Few gave Ireland a chance ahead of their clash against England at the MCG, but in one of the biggest upsets in T20WC history, the Andrew Balbirnie-led side got the better of their rivals by 5 runs, with a bit of help from the rain gods.
Ireland, against England, lost the toss, but they shook and rattled the Three Lions with their approach with the bat in the powerplay, smashing 59 runs. The duo of Paul Stirling, Balbirnie and Lorcan Tucker took the attack to the English bowlers from the get go, and that initial onslaught set the tone for the rest of the contest.
Australia have thrice as many 140+ kph bowlers as England do, but ahead of Ireland’s clash against the hosts, Gareth Delany made it clear that his side will come at the Aussies the same way they did against England: all guns blazing.
“Probably a similar approach that we took against England; we're not coming into any of these games fearing anybody,” Delany said, when asked how the Irish batters will approach the Australia clash.
“Obviously it's probably one of the best attacks in world cricket at the moment, so it will be a tough challenge, but I think the guys have shown throughout this tournament that we can mix it with the best. Definitely have confidence in the guys to take it on.”
Despite the win over England, however, such is the reputation Australia boast - especially being hosts and favorites - that Ireland will enter Monday’s clash as heavy underdogs, with once again few expecting them to put up a fight. However, Delany believes that there’s no reason why his side can’t get the better of the defending champs, especially if the Kangaroos are not at their aces.
“Yeah, they've obviously definitely packed with a lot of good and a lot of powerful players. But as we kind of saw the other day, if they're not at their aces and we are, they're going to give us chances. I think that'll be the same thing that apply to Australia,” Delnay said.
Due to just how much the Aussies are favored, Delany believes the pressure is completely off Ireland heading into Monday’s contest.
“It's obviously a swing game for both sides.
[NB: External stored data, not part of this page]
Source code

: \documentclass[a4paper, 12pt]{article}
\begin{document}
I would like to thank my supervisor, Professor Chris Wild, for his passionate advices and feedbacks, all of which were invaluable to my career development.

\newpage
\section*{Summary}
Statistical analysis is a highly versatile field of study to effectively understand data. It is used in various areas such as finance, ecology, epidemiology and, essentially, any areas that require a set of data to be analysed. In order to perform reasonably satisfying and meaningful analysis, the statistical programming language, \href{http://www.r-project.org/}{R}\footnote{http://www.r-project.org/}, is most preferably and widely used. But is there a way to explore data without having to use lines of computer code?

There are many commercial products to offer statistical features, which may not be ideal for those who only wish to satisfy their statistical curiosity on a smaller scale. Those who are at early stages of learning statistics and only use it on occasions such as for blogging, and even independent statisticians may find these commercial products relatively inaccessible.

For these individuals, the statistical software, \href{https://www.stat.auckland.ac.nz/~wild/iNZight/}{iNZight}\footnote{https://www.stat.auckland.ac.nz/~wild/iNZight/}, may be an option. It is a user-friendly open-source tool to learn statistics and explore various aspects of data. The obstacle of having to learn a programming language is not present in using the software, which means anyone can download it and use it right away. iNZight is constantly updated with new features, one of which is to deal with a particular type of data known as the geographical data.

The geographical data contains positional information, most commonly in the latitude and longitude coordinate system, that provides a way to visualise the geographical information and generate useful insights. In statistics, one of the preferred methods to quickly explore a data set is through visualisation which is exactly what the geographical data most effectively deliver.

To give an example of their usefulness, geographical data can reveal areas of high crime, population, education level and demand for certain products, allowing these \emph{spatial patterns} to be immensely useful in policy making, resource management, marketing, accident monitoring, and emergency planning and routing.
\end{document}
Both teams will be coming pretty live, and obviously Australia are the favourites, so the pressure is pretty much off us really. Just going to try and go out there and put in a good performance, and if we do, we'll hopefully be there or thereabouts results-wise.”
Monday’s clash between Australia and Ireland will just be the second match at the Gabba this World Cup, with Zimbabwe and Bangladesh inaugurating the Brisbane leg on Sunday. The Zimbabwe-Bangladesh clash was a moderate-scoring encounter where the pacers shone, but Delany admitted that he and his side have no idea what to expect from the Gabba wicket.
“To be honest, I'm not really too sure what to expect. Obviously history would say that spin bowling goes pretty well, but if seamers have gone well with their change ups there, then we'll adjust to that,” the 25-year-old said.